Provided information |

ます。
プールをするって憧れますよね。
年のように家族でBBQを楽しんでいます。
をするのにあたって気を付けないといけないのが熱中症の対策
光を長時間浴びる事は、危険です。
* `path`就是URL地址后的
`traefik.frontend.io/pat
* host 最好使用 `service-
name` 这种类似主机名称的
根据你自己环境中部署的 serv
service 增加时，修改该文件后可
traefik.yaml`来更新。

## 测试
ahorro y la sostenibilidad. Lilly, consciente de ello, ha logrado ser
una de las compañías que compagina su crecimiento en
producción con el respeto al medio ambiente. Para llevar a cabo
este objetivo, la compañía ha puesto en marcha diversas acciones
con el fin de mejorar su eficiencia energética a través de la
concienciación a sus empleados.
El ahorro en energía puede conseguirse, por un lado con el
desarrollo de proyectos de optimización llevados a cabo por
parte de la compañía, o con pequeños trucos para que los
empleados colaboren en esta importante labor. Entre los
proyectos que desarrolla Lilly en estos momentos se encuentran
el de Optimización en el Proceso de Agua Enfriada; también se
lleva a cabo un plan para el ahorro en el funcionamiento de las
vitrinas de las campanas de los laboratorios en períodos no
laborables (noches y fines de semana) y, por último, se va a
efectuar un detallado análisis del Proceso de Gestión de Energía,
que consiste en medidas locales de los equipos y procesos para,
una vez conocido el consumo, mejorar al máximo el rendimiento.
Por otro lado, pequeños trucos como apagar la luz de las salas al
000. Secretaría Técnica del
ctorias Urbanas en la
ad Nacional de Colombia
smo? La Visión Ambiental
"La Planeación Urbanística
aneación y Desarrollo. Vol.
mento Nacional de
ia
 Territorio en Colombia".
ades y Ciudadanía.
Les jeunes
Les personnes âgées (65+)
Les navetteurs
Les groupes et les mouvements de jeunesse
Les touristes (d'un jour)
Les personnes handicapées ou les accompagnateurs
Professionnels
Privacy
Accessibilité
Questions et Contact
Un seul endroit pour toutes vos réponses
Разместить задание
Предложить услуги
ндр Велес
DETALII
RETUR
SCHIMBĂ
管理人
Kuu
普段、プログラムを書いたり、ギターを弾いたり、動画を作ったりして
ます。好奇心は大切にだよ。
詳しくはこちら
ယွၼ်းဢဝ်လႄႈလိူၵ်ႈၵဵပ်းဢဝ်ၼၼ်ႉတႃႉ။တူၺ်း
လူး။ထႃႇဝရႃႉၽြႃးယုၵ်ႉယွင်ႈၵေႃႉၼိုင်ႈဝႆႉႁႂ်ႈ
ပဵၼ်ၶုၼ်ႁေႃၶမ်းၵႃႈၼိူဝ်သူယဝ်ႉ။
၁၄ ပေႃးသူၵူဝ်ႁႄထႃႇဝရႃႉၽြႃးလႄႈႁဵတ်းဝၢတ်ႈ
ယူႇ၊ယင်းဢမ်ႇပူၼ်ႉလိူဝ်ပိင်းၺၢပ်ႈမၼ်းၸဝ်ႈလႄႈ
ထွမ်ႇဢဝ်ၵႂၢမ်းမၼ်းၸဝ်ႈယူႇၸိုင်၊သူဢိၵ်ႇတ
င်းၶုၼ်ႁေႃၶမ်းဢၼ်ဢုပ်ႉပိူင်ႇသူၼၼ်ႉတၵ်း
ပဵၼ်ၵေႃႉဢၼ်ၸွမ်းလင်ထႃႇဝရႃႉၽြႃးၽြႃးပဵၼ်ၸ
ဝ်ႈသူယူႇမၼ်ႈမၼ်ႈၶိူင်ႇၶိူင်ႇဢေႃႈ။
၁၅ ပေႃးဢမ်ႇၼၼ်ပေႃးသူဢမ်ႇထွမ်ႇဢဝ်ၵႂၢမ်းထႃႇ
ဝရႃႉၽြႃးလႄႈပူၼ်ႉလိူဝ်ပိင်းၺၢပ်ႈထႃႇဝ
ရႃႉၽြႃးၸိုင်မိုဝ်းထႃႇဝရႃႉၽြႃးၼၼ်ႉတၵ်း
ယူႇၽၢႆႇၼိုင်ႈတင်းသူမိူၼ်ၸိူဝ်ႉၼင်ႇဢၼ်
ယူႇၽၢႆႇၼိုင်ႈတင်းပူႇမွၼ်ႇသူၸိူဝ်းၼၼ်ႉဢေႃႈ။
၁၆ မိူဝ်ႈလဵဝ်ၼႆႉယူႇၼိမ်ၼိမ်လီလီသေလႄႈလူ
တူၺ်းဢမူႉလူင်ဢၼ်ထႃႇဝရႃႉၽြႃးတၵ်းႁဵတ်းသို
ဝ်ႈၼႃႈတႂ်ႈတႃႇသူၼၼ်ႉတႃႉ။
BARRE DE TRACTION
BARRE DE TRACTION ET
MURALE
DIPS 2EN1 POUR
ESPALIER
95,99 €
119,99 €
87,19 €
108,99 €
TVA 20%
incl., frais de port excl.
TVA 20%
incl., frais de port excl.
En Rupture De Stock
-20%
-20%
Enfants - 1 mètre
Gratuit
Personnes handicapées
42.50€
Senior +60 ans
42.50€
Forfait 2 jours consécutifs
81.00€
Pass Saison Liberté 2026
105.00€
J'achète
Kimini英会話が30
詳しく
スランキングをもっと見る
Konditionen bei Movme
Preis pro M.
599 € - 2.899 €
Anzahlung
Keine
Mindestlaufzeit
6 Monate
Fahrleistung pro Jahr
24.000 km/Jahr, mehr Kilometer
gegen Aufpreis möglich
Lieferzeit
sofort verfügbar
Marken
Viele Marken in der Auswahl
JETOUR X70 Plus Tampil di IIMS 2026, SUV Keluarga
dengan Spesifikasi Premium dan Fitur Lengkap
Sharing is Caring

What you are asked to do |
Tally the lines of the records that contain the string "TRACTION". Reply with only the number.

Response for this exercise |
2